EXCERPTED DATA:
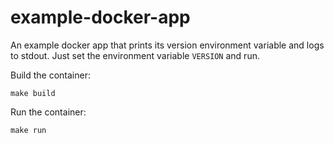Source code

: # example-docker-app
An example docker app that prints its version environment variable and logs to stdout.  Just set the environment variable `VERSION` and run.  

Build the container:

`make build`

Run the container:

`make run`
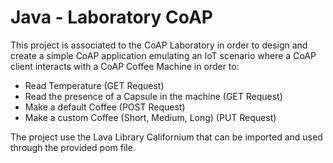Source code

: # Java - Laboratory CoAP

This project is associated to the CoAP Laboratory in order to design and create a simple CoAP application emulating
an IoT scenario where a CoAP client interacts with a CoAP Coffee Machine in order to:

- Read Temperature (GET Request)
- Read the presence of a Capsule in the machine (GET Request)
- Make a default Coffee (POST Request)
- Make a custom Coffee (Short, Medium, Long) (PUT Request)

The project use the Lava Library Californium that can be imported and used through the provided pom file.
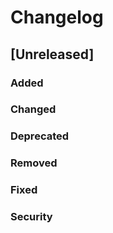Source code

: # Changelog

## [Unreleased]

### Added
### Changed
### Deprecated
### Removed
### Fixed
### Security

EXERCISE:
Return every line above in which the string "CoAP" occurs.

RESPONSE TO THE TASK:
: # Java - Laboratory CoAP
This project is associated to the CoAP Laboratory in order to design and create a simple CoAP application emulating
an IoT scenario where a CoAP client interacts with a CoAP Coffee Machine in order to:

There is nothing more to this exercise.